The cultural expectation that taxes are hard
Because doing taxes is one of the rare ubiquitous “homework assignments” in American society that everyone does around the same time, it has an outsized reputation as something that is difficult and time consuming.
This expectation primes you with dread for the process of doing your taxes and puts you in the mindset that you need to pay someone for help.
Decision fatigue sets in by the time you choose which package to buy
Decision fatigue is an interesting phenomenon and after doing your taxes you’ve made lots of decisions and probably aren’t terribly confident that you did everything 100% correctly. This depletes the energy you use to make optimal decisions and puts you in a mental state where you’ll agree to most anything to be finished with the process, especially when finishing means a refund.
The way TurboTax is set up, you don’t choose which package to use until the end of the process, when you’re burned out. There are lots of upsells for products like audit protection and state returns. This positions TurboTax perfectly to take advantage of decision fatigue.
TurboTax shows you your expected refund throughout the process
This really gets the dopamine going, doesn’t it? You can see a number as you are filling out form after form and it becomes a race to realize that refund before it disappears. By the time I was wrapping up my taxes this year, I could feel excitement about my refund clouding my judgment and I clicked through TurboTax’s payment flow quickly and almost definitely sub-optimally.
TurboTax lets you pay directly from your refund
I believe this is the most powerful behavioral factor in the entire process and is an absolute windfall for Intuit. Because the refund money isn’t already in my bank account or budget, it’s much less painful to part with—I’m still netting out way ahead, even if TurboTax takes a $200 cut! Who cares!
Of course, the truth is that 200 dollars is 200 dollars, whether you hand it to someone in cash or have it deducted from your refund. It just feels so much easier to do the latter and it lets TurboTax squeeze customers for fees without churning them out.
Non-Fungibility of money
TurboTax also benefits from the relatively large size of the refund compared to their fees. It is the same phenomenon as the behavioral economics cliché wherein people drive across town for a $10 discount on a $50 blender when they wouldn’t think about exerting that effort for a $10 discount on a $2,000 couch. The payoff for the effort is still $10, but the $10 feels insignificant against the bigger number.
Since a refund is often several thousand dollars, $200 feels comparably insignificant and lets TurboTax continue to charge high fees.

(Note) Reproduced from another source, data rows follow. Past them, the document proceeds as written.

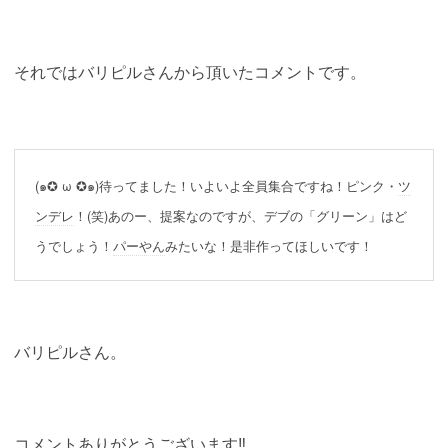
それではバリピルさんから頂いたコメントです。
(๑✪ ω ✪๑)待ってました！いよいよ全員集合ですね！ピンク・
ツ
ンデレ
！(笑)あのー、提案なのですが、デブの「グリーン」はど
うでしょう！
パーやん
みたいな！是非作ってほしいです！
バリピルさん。
コメントありがとうございます‼︎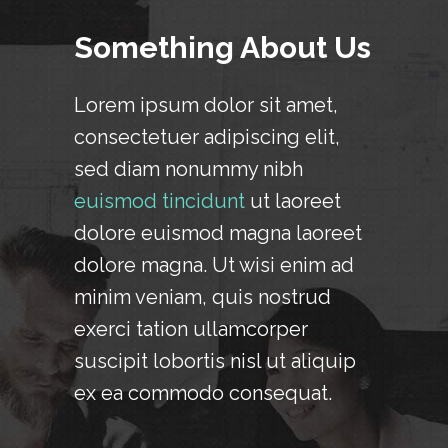
Something About Us
Lorem ipsum dolor sit amet,
consectetuer adipiscing elit,
sed diam nonummy nibh
euismod tincidunt
ut laoreet
dolore euismod magna laoreet
dolore magna. Ut wisi enim ad
minim veniam, quis nostrud
exerci tation ullamcorper
suscipit lobortis nisl ut aliquip
ex ea commodo consequat.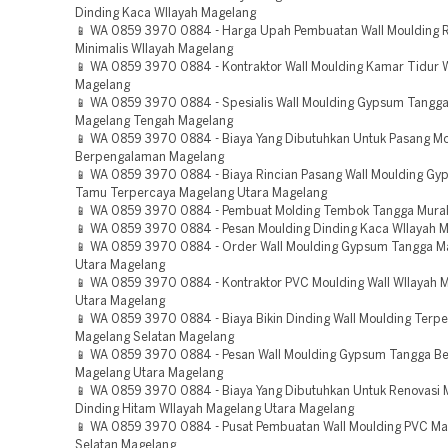
Dinding Kaca WIlayah Magelang
📱 WA 0859 3970 0884 - Harga Upah Pembuatan Wall Moulding
Minimalis WIlayah Magelang
📱 WA 0859 3970 0884 - Kontraktor Wall Moulding Kamar Tidur 
Magelang
📱 WA 0859 3970 0884 - Spesialis Wall Moulding Gypsum Tangg
Magelang Tengah Magelang
📱 WA 0859 3970 0884 - Biaya Yang Dibutuhkan Untuk Pasang Mo
Berpengalaman Magelang
📱 WA 0859 3970 0884 - Biaya Rincian Pasang Wall Moulding G
Tamu Terpercaya Magelang Utara Magelang
📱 WA 0859 3970 0884 - Pembuat Molding Tembok Tangga Mura
📱 WA 0859 3970 0884 - Pesan Moulding Dinding Kaca WIlayah 
📱 WA 0859 3970 0884 - Order Wall Moulding Gypsum Tangga M
Utara Magelang
📱 WA 0859 3970 0884 - Kontraktor PVC Moulding Wall WIlayah 
Utara Magelang
📱 WA 0859 3970 0884 - Biaya Bikin Dinding Wall Moulding Terp
Magelang Selatan Magelang
📱 WA 0859 3970 0884 - Pesan Wall Moulding Gypsum Tangga B
Magelang Utara Magelang
📱 WA 0859 3970 0884 - Biaya Yang Dibutuhkan Untuk Renovasi 
Dinding Hitam WIlayah Magelang Utara Magelang
📱 WA 0859 3970 0884 - Pusat Pembuatan Wall Moulding PVC M
Selatan Magelang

The $200 isn’t fungible across situations.
On top of all these factors, TurboTax employs all the usual UI tricks. It nudges you to upgrade by bolding its more expensive options and positioning them as the “default,” it puts giant call-to-action buttons to buy audit protection etc. These tricks have been used ad nauseam by SaaS and e-commerce companies but I expect their effectiveness is multiplied for TurboTax because of all of the behavioral factors I discussed above.
To me, the most interesting part of TurboTax’s setup is that customers pay straight out of their refund. This feels incredibly powerful to me and I think businesses that can take advantage of this dynamic are attractive. A few industries I’ve thought of where you can do this are:
- Negotiating airline refunds. I know there are companies doing this and I am not sure how viable it is but I know that if a company could reliably get me recompense when a flight was delayed, I would let them keep 40% of it without batting an eye.
- Getting money back from health insurance companies. This is similar to taxes in that it is an opaque process that people hate. It feels like there is room for an agent to help the customer through this process and keep a portion of the money recovered.
- Salary Negotiation. There are lots of 22 year olds each year who get offered jobs paying $70,000 a year and I would bet most of them leave a lot of money on the table by not negotiating those offers up. If an agent could negotiate the offer up 10% to $77k and keep say $4k of that off of the employee’s first year of pay, that feels like a service that lots of people would benefit from and happily pay for.